Caloric restriction increases neurotrophic factor levels and attenuates neurochemical and behavioral deficits in a primate model of Parkinson's disease.

Proc Natl Acad Sci U S A. 2004 Dec 28;101(52):18171-6. Epub 2004 Dec 16.
Maswood N1, Young J, Tilmont E, Zhang Z, Gash DM, Gerhardt GA, Grondin R, Roth GS, Mattison J, Lane MA, Carson RE, Cohen RM, Mouton PR, Quigley C, 
Mattson MP, Ingram DK.
We report that a low-calorie diet can lessen the severity of neurochemical deficits and motor dysfunction in a primate model of Parkinson's disease. Adult male rhesus monkeys were maintained for 6 months on a reduced-calorie diet [30% caloric restriction (CR)] or an ad libitum control diet after which they were subjected to treatment with a neurotoxin to produce a hemiparkinson condition. After neurotoxin treatment, CR monkeys exhibited significantly higher levels of locomotor activity compared with control monkeys as well as higher levels of dopamine (DA) and DA metabolites in the striatal region. Increased survival of DA neurons in the substantia nigra and improved manual dexterity were noted but did not reach statistical significance. Levels of glial cell line-derived neurotrophic factor, which is known to promote the survival of DA neurons, were increased significantly in the caudate nucleus of CR monkeys, suggesting a role for glial cell line-derived neurotrophic factor in the anti-Parkinson's disease effect of the low-calorie diet.

Dietary restriction and 2-deoxyglucose administration improve behavioral outcome and reduce degeneration of dopaminergic neurons in models of Parkinson's disease.

Duan W1, Mattson MP. J Neurosci Res. 1999 Jul 15;57(2):195-206.

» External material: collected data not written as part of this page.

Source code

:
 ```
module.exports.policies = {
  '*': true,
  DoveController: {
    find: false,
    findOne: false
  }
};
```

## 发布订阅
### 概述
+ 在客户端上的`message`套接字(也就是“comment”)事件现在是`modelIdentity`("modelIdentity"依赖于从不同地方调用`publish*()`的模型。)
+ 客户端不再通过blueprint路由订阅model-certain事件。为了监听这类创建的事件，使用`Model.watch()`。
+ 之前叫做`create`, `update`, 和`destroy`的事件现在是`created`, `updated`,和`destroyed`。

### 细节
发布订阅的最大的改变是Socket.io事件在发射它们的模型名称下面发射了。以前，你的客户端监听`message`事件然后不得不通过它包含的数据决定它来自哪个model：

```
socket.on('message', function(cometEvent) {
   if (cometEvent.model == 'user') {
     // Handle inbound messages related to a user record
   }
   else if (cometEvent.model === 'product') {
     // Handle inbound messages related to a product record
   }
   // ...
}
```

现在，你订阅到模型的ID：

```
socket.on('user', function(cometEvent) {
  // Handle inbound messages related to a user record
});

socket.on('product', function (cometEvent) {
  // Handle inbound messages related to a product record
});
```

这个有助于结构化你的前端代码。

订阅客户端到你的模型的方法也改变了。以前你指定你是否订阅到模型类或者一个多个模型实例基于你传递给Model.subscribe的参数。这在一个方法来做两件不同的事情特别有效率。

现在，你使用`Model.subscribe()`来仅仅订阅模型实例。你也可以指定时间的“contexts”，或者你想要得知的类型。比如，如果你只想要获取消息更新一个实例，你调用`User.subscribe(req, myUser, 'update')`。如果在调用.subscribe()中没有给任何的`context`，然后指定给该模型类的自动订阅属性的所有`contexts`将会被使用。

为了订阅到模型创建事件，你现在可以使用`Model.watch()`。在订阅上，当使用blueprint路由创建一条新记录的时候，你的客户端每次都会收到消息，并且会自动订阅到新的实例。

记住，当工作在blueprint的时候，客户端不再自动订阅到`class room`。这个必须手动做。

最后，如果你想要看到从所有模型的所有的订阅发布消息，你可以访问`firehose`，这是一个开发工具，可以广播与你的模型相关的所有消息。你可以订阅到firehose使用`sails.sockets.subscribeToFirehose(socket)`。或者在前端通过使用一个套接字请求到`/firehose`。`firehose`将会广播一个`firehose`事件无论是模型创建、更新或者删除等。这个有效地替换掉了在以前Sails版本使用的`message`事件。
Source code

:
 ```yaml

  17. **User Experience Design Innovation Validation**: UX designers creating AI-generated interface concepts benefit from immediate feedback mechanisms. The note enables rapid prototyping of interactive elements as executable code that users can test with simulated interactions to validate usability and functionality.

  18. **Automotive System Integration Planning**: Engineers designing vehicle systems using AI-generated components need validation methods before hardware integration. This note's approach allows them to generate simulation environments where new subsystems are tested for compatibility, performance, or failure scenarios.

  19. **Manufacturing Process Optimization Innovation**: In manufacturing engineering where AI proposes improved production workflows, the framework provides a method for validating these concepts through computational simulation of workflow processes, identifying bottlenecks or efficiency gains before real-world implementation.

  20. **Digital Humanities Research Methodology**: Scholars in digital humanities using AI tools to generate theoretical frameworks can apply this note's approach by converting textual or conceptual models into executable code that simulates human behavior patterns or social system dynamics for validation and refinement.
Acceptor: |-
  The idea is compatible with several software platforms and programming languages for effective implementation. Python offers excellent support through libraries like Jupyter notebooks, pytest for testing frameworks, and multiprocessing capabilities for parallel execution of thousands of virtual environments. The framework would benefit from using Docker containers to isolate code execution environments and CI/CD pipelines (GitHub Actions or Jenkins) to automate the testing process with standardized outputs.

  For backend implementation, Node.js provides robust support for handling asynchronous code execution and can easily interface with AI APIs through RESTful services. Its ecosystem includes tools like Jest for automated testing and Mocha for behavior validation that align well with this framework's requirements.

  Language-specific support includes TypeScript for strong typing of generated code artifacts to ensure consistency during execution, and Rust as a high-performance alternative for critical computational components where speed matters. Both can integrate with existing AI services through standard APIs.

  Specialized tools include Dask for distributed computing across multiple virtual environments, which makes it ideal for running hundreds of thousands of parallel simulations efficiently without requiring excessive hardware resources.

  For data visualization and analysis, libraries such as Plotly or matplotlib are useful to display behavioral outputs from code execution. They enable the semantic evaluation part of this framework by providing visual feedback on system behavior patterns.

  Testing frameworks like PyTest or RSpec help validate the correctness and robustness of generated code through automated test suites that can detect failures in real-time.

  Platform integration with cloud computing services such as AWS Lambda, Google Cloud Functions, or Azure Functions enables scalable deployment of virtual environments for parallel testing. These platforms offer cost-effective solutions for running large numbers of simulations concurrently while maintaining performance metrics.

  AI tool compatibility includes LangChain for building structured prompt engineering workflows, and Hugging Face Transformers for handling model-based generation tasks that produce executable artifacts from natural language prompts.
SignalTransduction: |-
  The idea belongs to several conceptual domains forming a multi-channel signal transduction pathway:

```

Parkinson's disease (PD) is an age-related disorder characterized by progressive degeneration of dopaminergic neurons in the substantia nigra (SN) and corresponding motor deficits. Oxidative stress and mitochondrial dysfunction are implicated in the 
neurodegenerative process in PD. Although dietary restriction (DR) extends lifespan and reduces levels of cellular oxidative stress in several different organ systems, the impact of DR on age-related neurodegenerative disorders is unknown. We report that DR in adult mice results in resistance of dopaminergic neurons in the SN to the toxicity of 1-methyl-4-phenyl-1,2,3,6-tetrahydropyridine (MPTP). MPTP-induced loss of 
dopaminergic neurons and deficits in motor function were ameliorated in DR rats. To mimic the beneficial effect of DR on dopaminergic neurons, we administered 2-deoxy-D-glucose (2-DG; a nonmetabolizable analogue of glucose) to mice fed ad libitum. Mice receiving 2-DG exhibited reduced damage to dopaminergic neurons in the SN and improved behavioral outcome following MPTP treatment. The 2-DG treatment suppressed oxidative stress, preserved mitochondrial function, and attenuated cell death in cultured dopaminergic cells exposed to the complex I inhibitor rotenone or Fe2+. 2-DG and DR induced expression of the stress proteins heat-shock protein 70 and glucose-regulated protein 78 in dopaminergic cells, suggesting involvement of these cytoprotective proteins in the neuroprotective actions of 2-DG and DR. The striking beneficial effects of DR and 2-DG in models of PD, when considered in light of recent epidemiological data, suggest that DR may prove beneficial in reducing the incidence of PD in humans.